The problem: All records below should be repeated exactly, with the pictures left out.

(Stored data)
----------

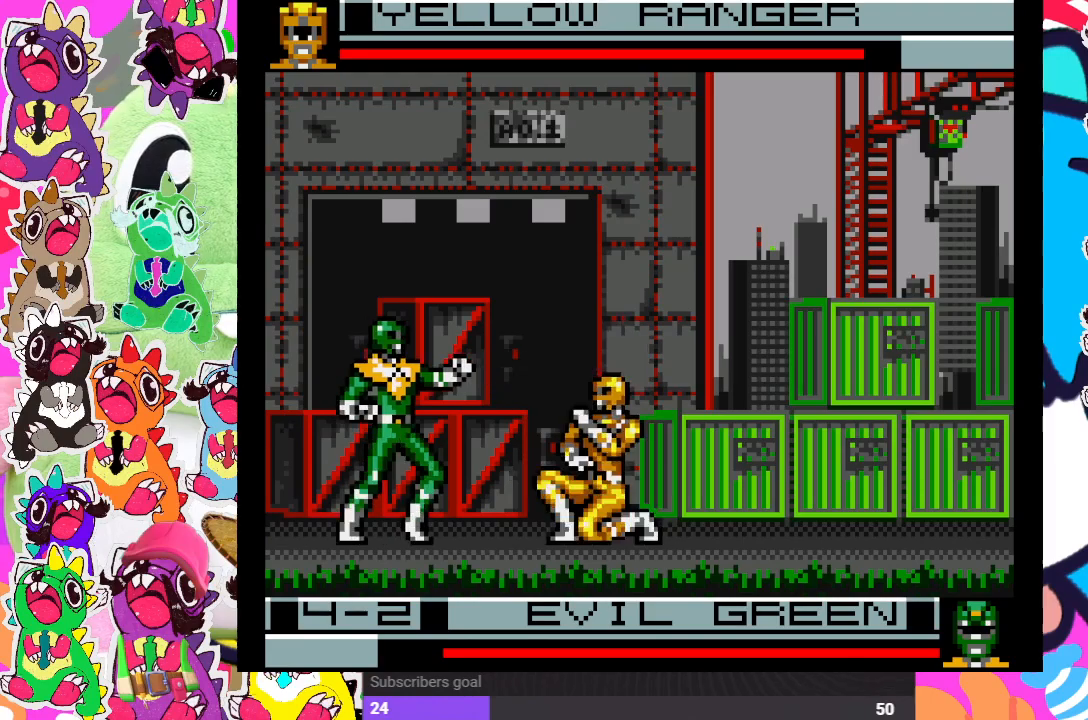
{"buttons": ["SQUARE", "DPAD_DOWN"], "left_stick": "center", "right_stick": "center", "events": [[17, "DPAD_DOWN", "up"], [17, "DPAD_LEFT", "down"], [17, "SQUARE", "down"], [67, "SQUARE", "up"], [133, "SQUARE", "down"], [167, "DPAD_DOWN", "down"], [167, "DPAD_LEFT", "up"], [167, "SQUARE", "up"], [267, "DPAD_DOWN", "up"], [267, "DPAD_LEFT", "down"], [267, "SQUARE", "down"], [317, "SQUARE", "up"], [400, "SQUARE", "down"], [433, "DPAD_DOWN", "down"], [433, "DPAD_LEFT", "up"]]}
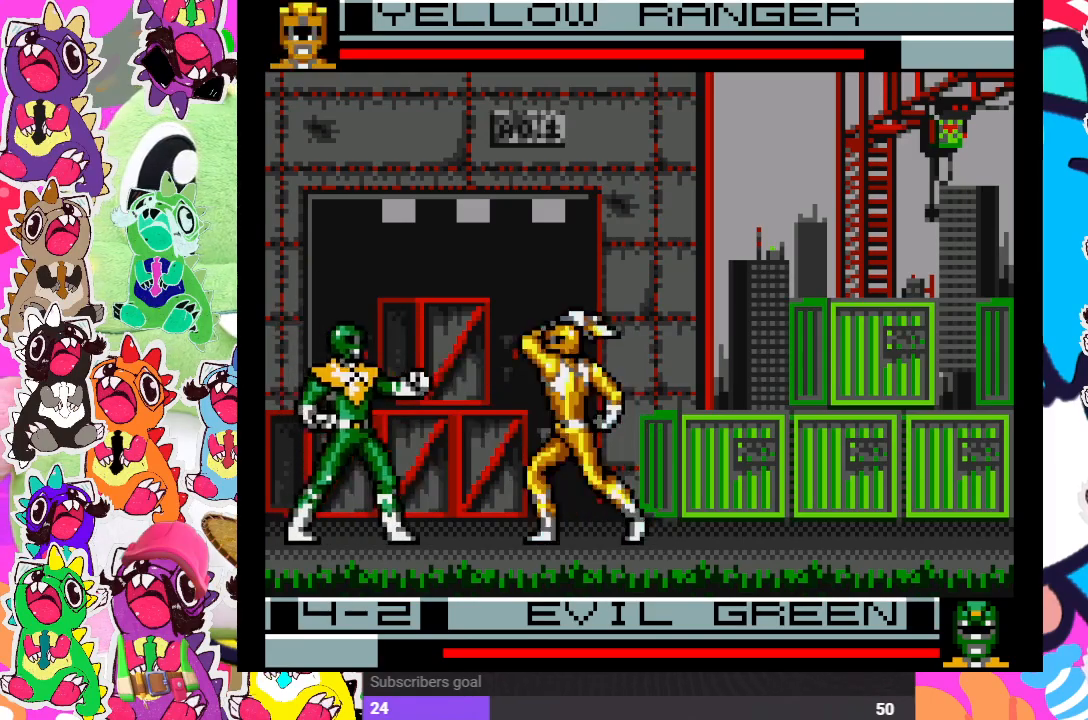
{"buttons": ["DPAD_DOWN"], "left_stick": "center", "right_stick": "center", "events": [[67, "SQUARE", "up"], [100, "DPAD_DOWN", "up"], [100, "DPAD_LEFT", "down"], [133, "SQUARE", "down"], [200, "SQUARE", "up"], [217, "DPAD_LEFT", "up"], [233, "DPAD_DOWN", "down"], [267, "SQUARE", "down"], [333, "SQUARE", "up"], [367, "DPAD_DOWN", "up"], [383, "DPAD_LEFT", "down"], [400, "SQUARE", "down"], [450, "SQUARE", "up"], [483, "DPAD_DOWN", "down"], [483, "DPAD_LEFT", "up"]]}
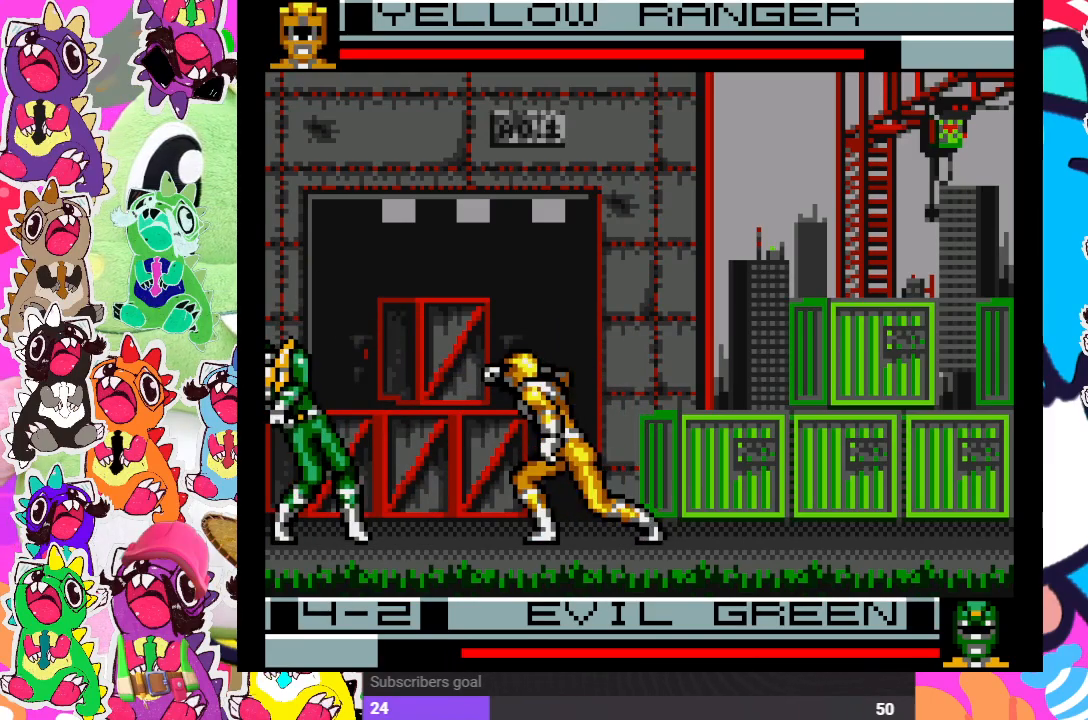
{"buttons": ["DPAD_LEFT"], "left_stick": "center", "right_stick": "center", "events": [[33, "SQUARE", "down"], [67, "SQUARE", "up"], [117, "DPAD_DOWN", "up"], [117, "DPAD_LEFT", "down"], [167, "SQUARE", "down"], [217, "SQUARE", "up"], [250, "DPAD_LEFT", "up"], [283, "DPAD_DOWN", "down"], [317, "SQUARE", "down"], [367, "DPAD_DOWN", "up"], [367, "DPAD_LEFT", "down"], [367, "SQUARE", "up"], [417, "SQUARE", "down"], [483, "SQUARE", "up"]]}
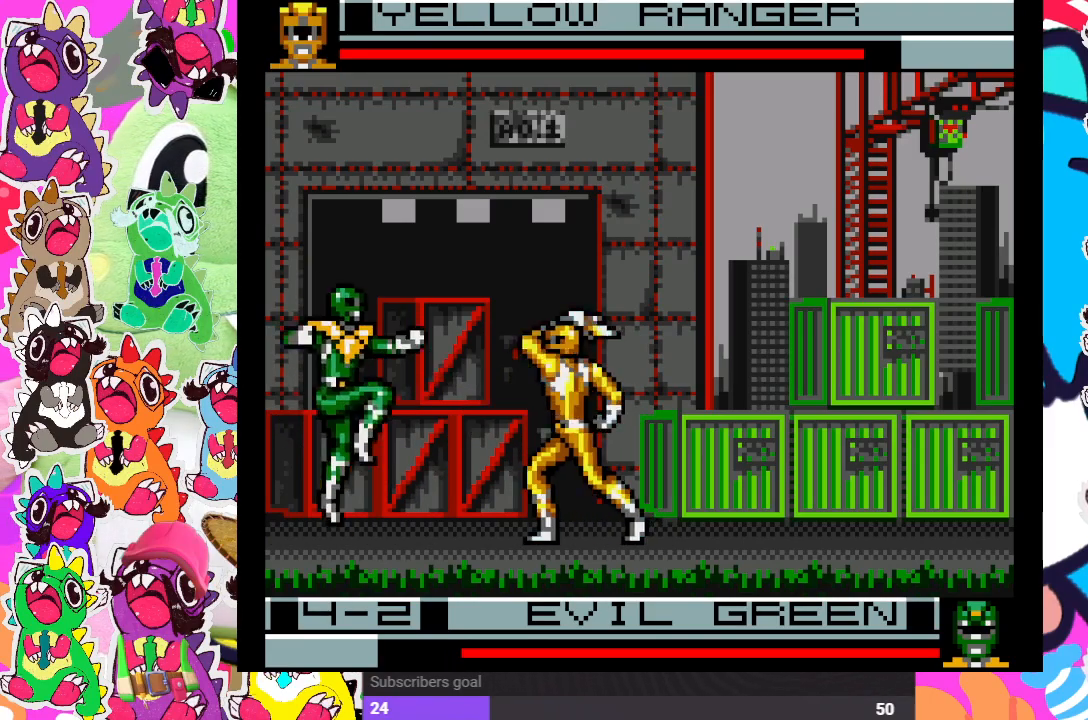
{"buttons": ["SQUARE", "DPAD_LEFT"], "left_stick": "center", "right_stick": "center", "events": [[17, "DPAD_DOWN", "down"], [17, "DPAD_LEFT", "up"], [17, "SQUARE", "down"], [183, "DPAD_DOWN", "up"], [183, "DPAD_LEFT", "down"], [183, "SQUARE", "up"], [250, "SQUARE", "down"], [300, "DPAD_DOWN", "down"], [300, "DPAD_LEFT", "up"], [317, "SQUARE", "up"], [383, "SQUARE", "down"], [450, "DPAD_DOWN", "up"], [450, "SQUARE", "up"], [467, "DPAD_LEFT", "down"], [467, "SQUARE", "down"]]}
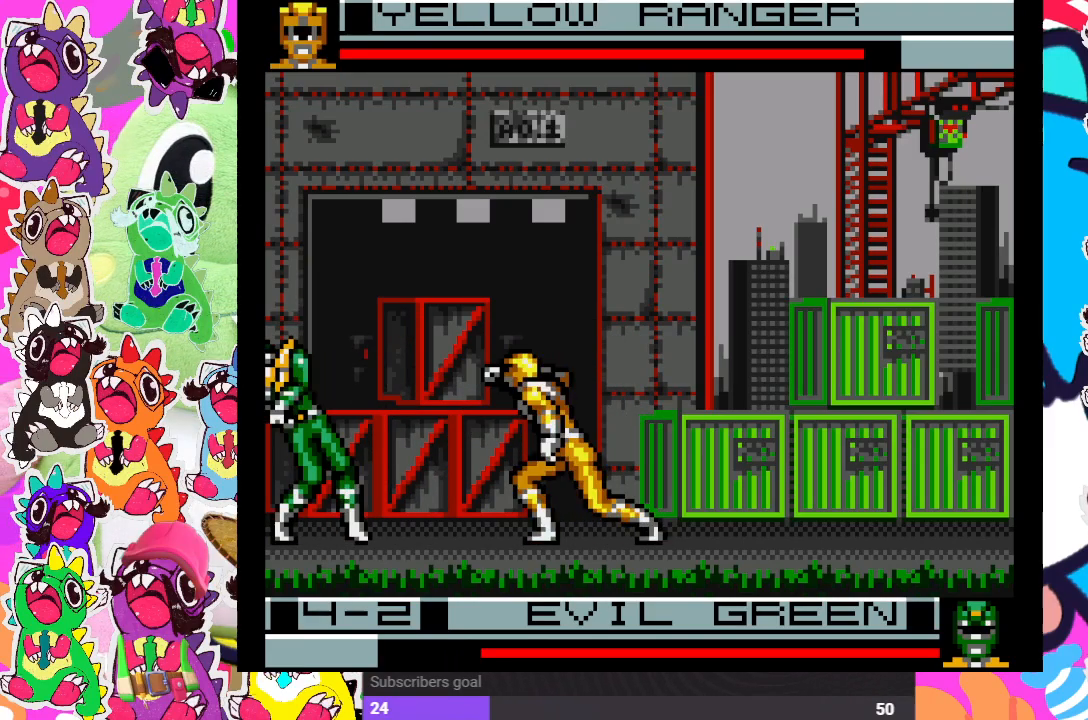
{"buttons": ["DPAD_DOWN"], "left_stick": "center", "right_stick": "center", "events": [[67, "SQUARE", "up"], [83, "DPAD_DOWN", "down"], [83, "DPAD_LEFT", "up"], [100, "SQUARE", "down"], [167, "SQUARE", "up"], [183, "DPAD_DOWN", "up"], [200, "DPAD_LEFT", "down"], [217, "SQUARE", "down"], [283, "SQUARE", "up"], [300, "DPAD_LEFT", "up"], [300, "SQUARE", "down"], [350, "DPAD_DOWN", "down"], [367, "SQUARE", "up"], [417, "SQUARE", "down"], [483, "SQUARE", "up"]]}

----------

Result for this exercise:
{"buttons": ["SQUARE", "DPAD_DOWN"], "left_stick": "center", "right_stick": "center", "events": [[17, "DPAD_DOWN", "up"], [17, "DPAD_LEFT", "down"], [17, "SQUARE", "down"], [67, "SQUARE", "up"], [133, "SQUARE", "down"], [167, "DPAD_DOWN", "down"], [167, "DPAD_LEFT", "up"], [167, "SQUARE", "up"], [267, "DPAD_DOWN", "up"], [267, "DPAD_LEFT", "down"], [267, "SQUARE", "down"], [317, "SQUARE", "up"], [400, "SQUARE", "down"], [433, "DPAD_DOWN", "down"], [433, "DPAD_LEFT", "up"]]}
{"buttons": ["DPAD_DOWN"], "left_stick": "center", "right_stick": "center", "events": [[67, "SQUARE", "up"], [100, "DPAD_DOWN", "up"], [100, "DPAD_LEFT", "down"], [133, "SQUARE", "down"], [200, "SQUARE", "up"], [217, "DPAD_LEFT", "up"], [233, "DPAD_DOWN", "down"], [267, "SQUARE", "down"], [333, "SQUARE", "up"], [367, "DPAD_DOWN", "up"], [383, "DPAD_LEFT", "down"], [400, "SQUARE", "down"], [450, "SQUARE", "up"], [483, "DPAD_DOWN", "down"], [483, "DPAD_LEFT", "up"]]}
{"buttons": ["DPAD_LEFT"], "left_stick": "center", "right_stick": "center", "events": [[33, "SQUARE", "down"], [67, "SQUARE", "up"], [117, "DPAD_DOWN", "up"], [117, "DPAD_LEFT", "down"], [167, "SQUARE", "down"], [217, "SQUARE", "up"], [250, "DPAD_LEFT", "up"], [283, "DPAD_DOWN", "down"], [317, "SQUARE", "down"], [367, "DPAD_DOWN", "up"], [367, "DPAD_LEFT", "down"], [367, "SQUARE", "up"], [417, "SQUARE", "down"], [483, "SQUARE", "up"]]}
{"buttons": ["SQUARE", "DPAD_LEFT"], "left_stick": "center", "right_stick": "center", "events": [[17, "DPAD_DOWN", "down"], [17, "DPAD_LEFT", "up"], [17, "SQUARE", "down"], [183, "DPAD_DOWN", "up"], [183, "DPAD_LEFT", "down"], [183, "SQUARE", "up"], [250, "SQUARE", "down"], [300, "DPAD_DOWN", "down"], [300, "DPAD_LEFT", "up"], [317, "SQUARE", "up"], [383, "SQUARE", "down"], [450, "DPAD_DOWN", "up"], [450, "SQUARE", "up"], [467, "DPAD_LEFT", "down"], [467, "SQUARE", "down"]]}
{"buttons": ["DPAD_DOWN"], "left_stick": "center", "right_stick": "center", "events": [[67, "SQUARE", "up"], [83, "DPAD_DOWN", "down"], [83, "DPAD_LEFT", "up"], [100, "SQUARE", "down"], [167, "SQUARE", "up"], [183, "DPAD_DOWN", "up"], [200, "DPAD_LEFT", "down"], [217, "SQUARE", "down"], [283, "SQUARE", "up"], [300, "DPAD_LEFT", "up"], [300, "SQUARE", "down"], [350, "DPAD_DOWN", "down"], [367, "SQUARE", "up"], [417, "SQUARE", "down"], [483, "SQUARE", "up"]]}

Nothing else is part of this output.